Gangsta rap came to Greece in 1997 with the group Zontanoi Nekroi (Ζωντανοί Νεκροί; Living Dead). In 1999 the group Paremvoles (Παρεμβολές) released the first hardcore CD named En Opsi (Εν όψει; In consideration of). In 2000 the group Alfa Gama (Άλφα Γάμα [Α.Γ.]) continued with the CD named Agnostofovia (Αγνωστοφοβία; Fear of the unknown). Imiskoumbria and Goin' Through made Greek hip-hop famous in the mainstream Greek audience. Goin' Through changed their way of music from hip hop to a kind of R&B or Pop music. The political issues and the society also invaded to this type of music.
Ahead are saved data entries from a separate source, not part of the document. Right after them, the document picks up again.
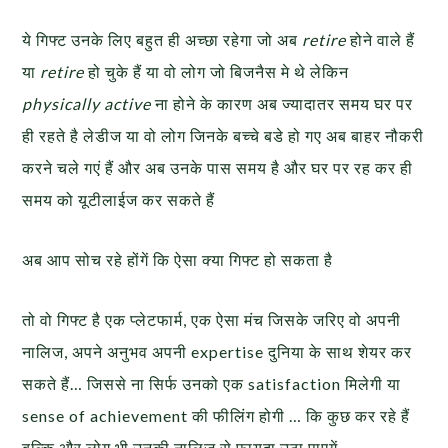
ये गिफ्ट उनके लिए बहुत ही अच्छा रहेगा जो अब
retire
होने वाले हैं
या
retire
हो चुके हैं या वो लोग जो बिजनैस मे थे लेकिन
physically active
ना होने के कारण अब ज्यादातर समय घर पर
ही रहते है लेडीज या वो लोग जिनके बच्चे बडे हो गए अब बाहर नौकरी
करने चले गएं हैं और अब उनके पास समय है और घर पर रह कर ही
समय को यूटीलाईज कर सकते हैं
अब आप सोच रहे होंगें कि ऐसा क्या गिफ्ट हो सकता है
तो वो गिफ्ट है एक प्लेटफार्म, एक ऐसा मंच जिसके जरिए वो अपनी
नालिज, अपने अनुभव अपनी expertise दुनिया के साथ शेयर कर
सकते हैं… जिससे ना सिर्फ उनको एक satisfaction मिलेगी या
sense of achievement की फीलिंग होगी … कि कुछ कर रहे हैं
बल्कि और लोग भी उनकी नालिज से फायदा उठा पाएगें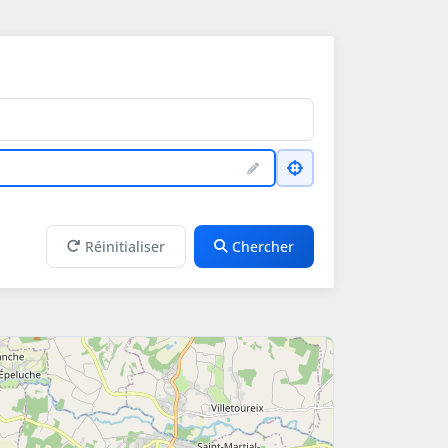
Réinitialiser
Chercher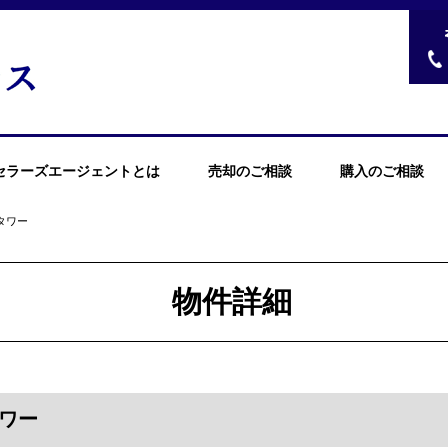
セラーズエージェントとは
売却のご相談
購入のご相談
タワー
物件詳細
ワー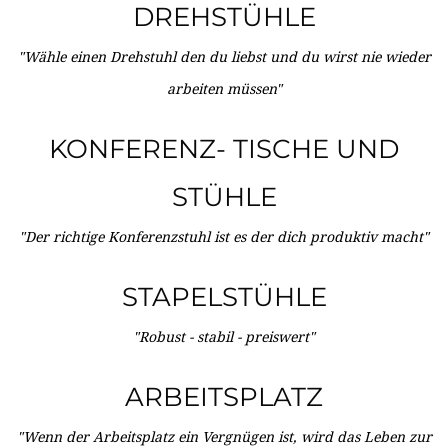
DREHSTÜHLE
"Wähle einen Drehstuhl den du liebst und du wirst nie wieder
arbeiten müssen"
KONFERENZ- TISCHE UND
STÜHLE
"Der richtige Konferenzstuhl ist es der dich produktiv macht"
STAPELSTÜHLE
"Robust - stabil - preiswert"
ARBEITSPLATZ
"Wenn der Arbeitsplatz ein Vergnügen ist, wird das Leben zur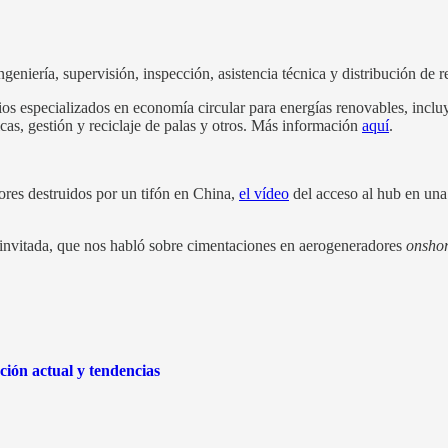
ngeniería, supervisión, inspección, asistencia técnica y distribución d
cios especializados en economía circular para energías renovables, incl
as, gestión y reciclaje de palas y otros. Más información
aquí
.
res destruidos por un tifón en China,
el vídeo
del acceso al hub en u
nvitada, que nos habló sobre cimentaciones en aerogeneradores
onsho
ión actual y tendencias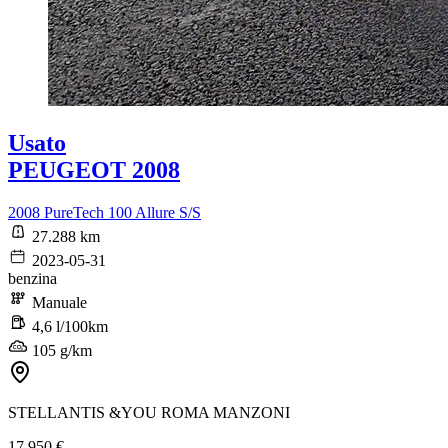
Usato
PEUGEOT 2008
2008 PureTech 100 Allure S/S
27.288 km
2023-05-31
benzina
Manuale
4,6 l/100km
105 g/km
STELLANTIS &YOU ROMA MANZONI
17.950 €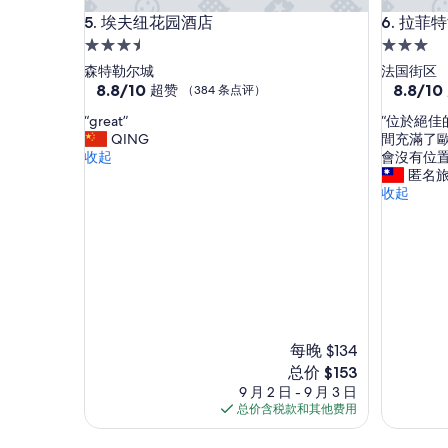
r
r
埃夫纽花园酒店
拉菲特酒
5. 埃夫纽花园酒店
6. 拉菲
y
e
t
n
3.5
3.0
h
c
星
星
森特勒尔城
法国街区
i
h
住
8.8
住
8.8
8.8/10
8.8/10
超赞
（384 条点评）
n
Q
分，
分，
宿
宿
g
u
“
“
“great”
“位於絕佳
总
总
w
a
g
位
QING
間充滿了
分
分
e
r
r
於
收起
會沒有位置
10，
10，
n
t
e
絕
匿名
超
超
e
e
a
佳
收起
赞，
赞，
e
r
t
的
（384
（510
d
w
”
位
条
条
e
a
置
点
点
d
s
，
评）
评）
!
d
走
C
o
路
h
a
就
e
b
可
c
l
每晚 $134
以
k
e
新
总价 $153
逛
i
.
价
法
9 月 2 日 - 9 月 3 日
n
F
格
國
总价含税款和其他费用
a
r
$153
區
n
e
。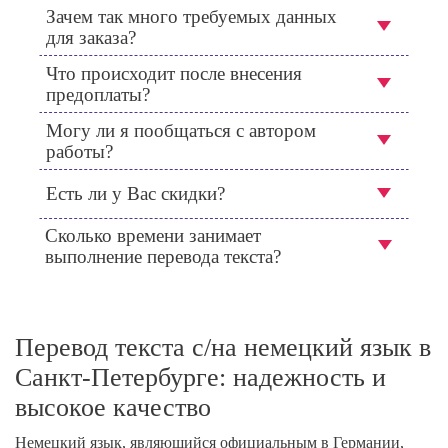
Зачем так много требуемых данных
для заказа?
Что происходит после внесения
предоплаты?
Могу ли я пообщаться с автором
работы?
Есть ли у Вас скидки?
Сколько времени занимает
выполнение перевода текста?
Перевод текста с/на немецкий язык в
Санкт-Петербурге: надежность и
высокое качество
Немецкий язык, являющийся официальным в Германии,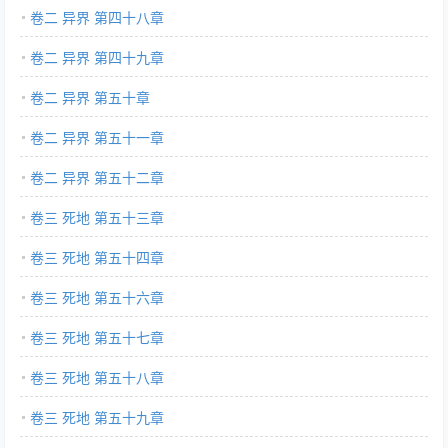
卷二 异界 第四十八章
卷二 异界 第四十九章
卷二 异界 第五十章
卷二 异界 第五十一章
卷二 异界 第五十二章
卷三 死地 第五十三章
卷三 死地 第五十四章
卷三 死地 第五十六章
卷三 死地 第五十七章
卷三 死地 第五十八章
卷三 死地 第五十九章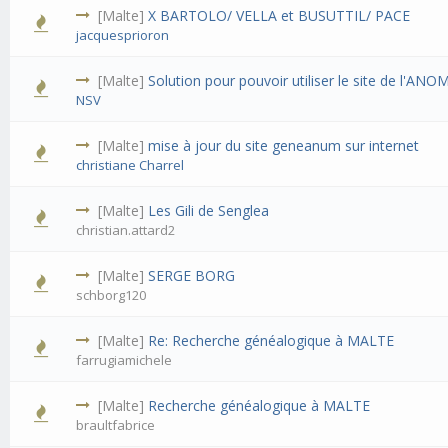
[Malte]
X BARTOLO/ VELLA et BUSUTTIL/ PACE
jacquesprioron
[Malte]
Solution pour pouvoir utiliser le site de l'ANO
NSV
[Malte]
mise à jour du site geneanum sur internet
christiane Charrel
[Malte]
Les Gili de Senglea
christian.attard2
[Malte]
SERGE BORG
schborg120
[Malte]
Re: Recherche généalogique à MALTE
farrugiamichele
[Malte]
Recherche généalogique à MALTE
braultfabrice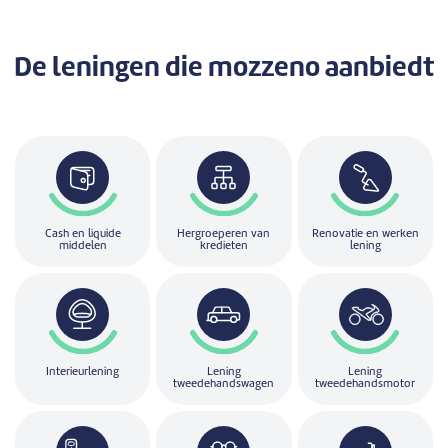
De leningen
die mozzeno aanbiedt
Cash en liquide
Hergroeperen van
Renovatie en werken
middelen
kredieten
lening
Interieurlening
Lening
Lening
tweedehandswagen
tweedehandsmotor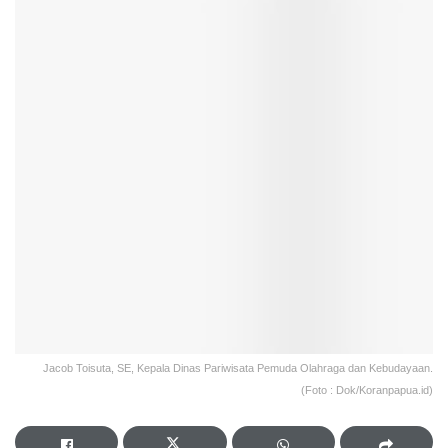
Jacob Toisuta, SE, Kepala Dinas Pariwisata Pemuda Olahraga dan Kebudayaan.
(Foto : Dok/Koranpapua.id)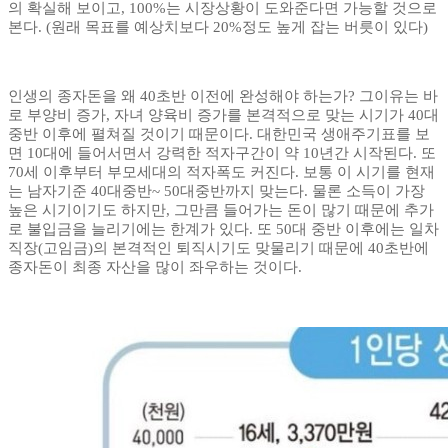
의 확실해 보이고, 100%는 시장상황이 도와준다면 가능할 것으로
본다. (원래 목표를 예상치보다 20%정도 높게 잡는 버릇이 있다)
인생의 종자돈을 왜 40초반 이전에 완성해야 하는가? 그이유는 바
로 부양비 증가, 자녀 양육비 증가를 본격적으로 맞는 시기가 40대
중반 이후에 펼쳐질 것이기 때문이다. 대한민국 생애주기표를 보
면 10대에 들어서면서 강력한 적자구간이 약 10년간 시작된다. 또
70세 이후부터 부모세대의 적자폭도 커진다. 보통 이 시기를 현재
는 남자기준 40대중반~ 50대중반까지 맞는다. 물론 소득이 가장
높은 시기이기도 하지만, 그만큼 들어가는 돈이 많기 때문에 추가
로 불입금을 늘리기에는 한계가 있다. 또 50대 중반 이후에는 일차
직장(고임금)의 본격적인 퇴직시기도 맞물리기 때문에 40초반에
종자돈이 최종 자산을 많이 좌우하는 것이다.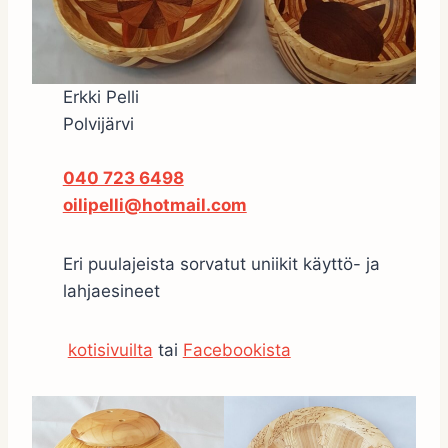
Erkki Pelli
Polvijärvi
040 723 6498
oilipelli@hotmail.com
Eri puulajeista sorvatut uniikit käyttö- ja
lahjaesineet
kotisivuilta
tai
Facebookista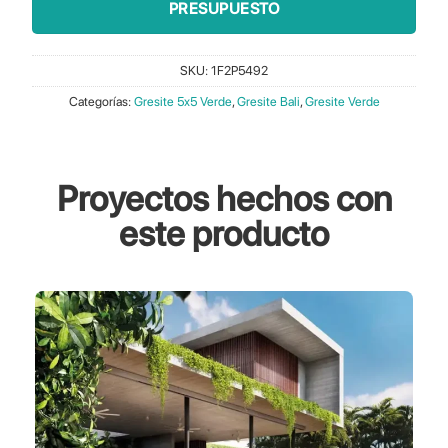
PRESUPUESTO
SKU:
1F2P5492
Categorías:
Gresite 5x5 Verde
,
Gresite Bali
,
Gresite Verde
Proyectos hechos con
este producto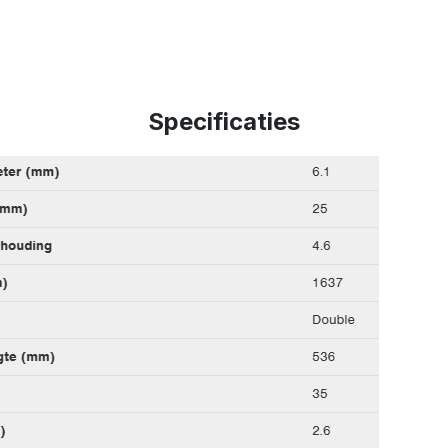
Specificaties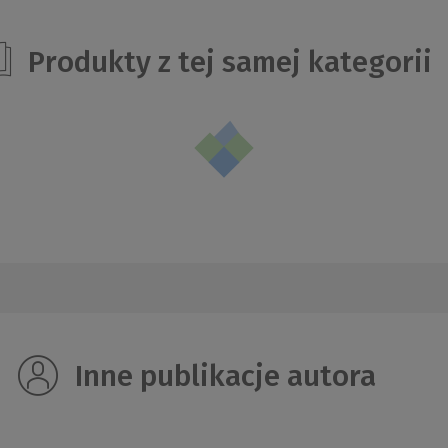
Produkty z tej samej kategorii
Inne publikacje autora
Terror X Crew introduced a new style of rapping with their CD's "I Polis Ealo" (1997) and "Essetai Imar" (2001). These ethnocentric albums signified the first time Greek nationalism was involved with hip-hop music. In 2001 Makis Voridis, the then president of the Hellenic Front, awarded the band for its service to contemporary Greek music.

Nowadays Greek hip hop covers a broad spectrum, all the way from hardcore hip hop to urban pop.